Over the last few years or so, I’ve heard the term “sandbox” being used more and more—particularly in tech domains and video game discourse. If you haven’t heard this usage, the basic idea is a kind of created “play area” designed for experimentation and seeing what works and what doesn’t—what’s possible and what isn’t. In video game parlance, I’m hearing the term used often with early stages or levels in a game in which players are being taught (or trained) how to use various controls, how to perform certain (usually) basic maneuvers, and so on.
Recently, I’ve been feeling some intuition for obvious comparisons between video games and rollerblading—or, more specifically, rollerblading and the language used in video game meta-discourse—and I wanted to have a look at the idea of Language-as-Sandbox in rollerblading discourse to see what sticks and what doesn’t. A kind of meta-sandbox, I suppose.
The first obvious connection to blading language as sandbox is a historical one. Most of us are either directly or tacitly aware of various blade lingo that has come and gone, along with some regional differences that have long since been forgotten.

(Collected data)

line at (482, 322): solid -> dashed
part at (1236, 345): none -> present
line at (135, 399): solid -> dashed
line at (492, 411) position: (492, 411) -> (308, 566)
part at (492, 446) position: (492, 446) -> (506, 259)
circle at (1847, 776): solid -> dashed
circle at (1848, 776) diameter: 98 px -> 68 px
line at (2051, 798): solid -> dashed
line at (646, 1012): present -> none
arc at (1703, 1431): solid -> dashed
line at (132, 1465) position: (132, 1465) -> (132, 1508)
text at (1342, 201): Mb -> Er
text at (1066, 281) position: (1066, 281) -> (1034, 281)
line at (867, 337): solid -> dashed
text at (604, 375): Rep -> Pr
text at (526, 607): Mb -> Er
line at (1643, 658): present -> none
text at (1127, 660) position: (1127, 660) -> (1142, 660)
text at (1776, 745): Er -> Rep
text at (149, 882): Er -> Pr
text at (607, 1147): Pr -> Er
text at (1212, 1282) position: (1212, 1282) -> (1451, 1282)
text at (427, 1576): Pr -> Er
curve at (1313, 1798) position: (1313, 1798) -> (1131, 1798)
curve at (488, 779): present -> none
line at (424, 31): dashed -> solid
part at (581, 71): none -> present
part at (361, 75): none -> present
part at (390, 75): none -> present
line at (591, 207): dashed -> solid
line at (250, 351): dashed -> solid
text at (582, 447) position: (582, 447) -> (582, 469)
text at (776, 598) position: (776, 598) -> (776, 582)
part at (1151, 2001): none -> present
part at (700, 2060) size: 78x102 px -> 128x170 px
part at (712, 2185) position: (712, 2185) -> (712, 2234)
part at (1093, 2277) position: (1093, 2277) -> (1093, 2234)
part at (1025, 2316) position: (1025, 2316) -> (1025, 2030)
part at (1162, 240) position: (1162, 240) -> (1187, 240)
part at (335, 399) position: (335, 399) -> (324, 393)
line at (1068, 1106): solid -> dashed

-- CHALLENGES --
1) In the essay on blading language, condense the paragraph beginning "Over the last few years" into two or three sentences that keep its main facts.
2) Reproduce the collected data entries word for word, starting with the first entry and going on through the line with "circle at (1847, 776): solid -> dashed".

-- COMPLETED EXERCISE --
1) The term "sandbox" has become more common, especially in tech and in video game discussion. It means a created play area for experimenting and seeing what works and what is possible. In video games, it often refers to early stages or levels where players learn the controls and basic maneuvers.

2)
line at (482, 322): solid -> dashed
part at (1236, 345): none -> present
line at (135, 399): solid -> dashed
line at (492, 411) position: (492, 411) -> (308, 566)
part at (492, 446) position: (492, 446) -> (506, 259)
circle at (1847, 776): solid -> dashed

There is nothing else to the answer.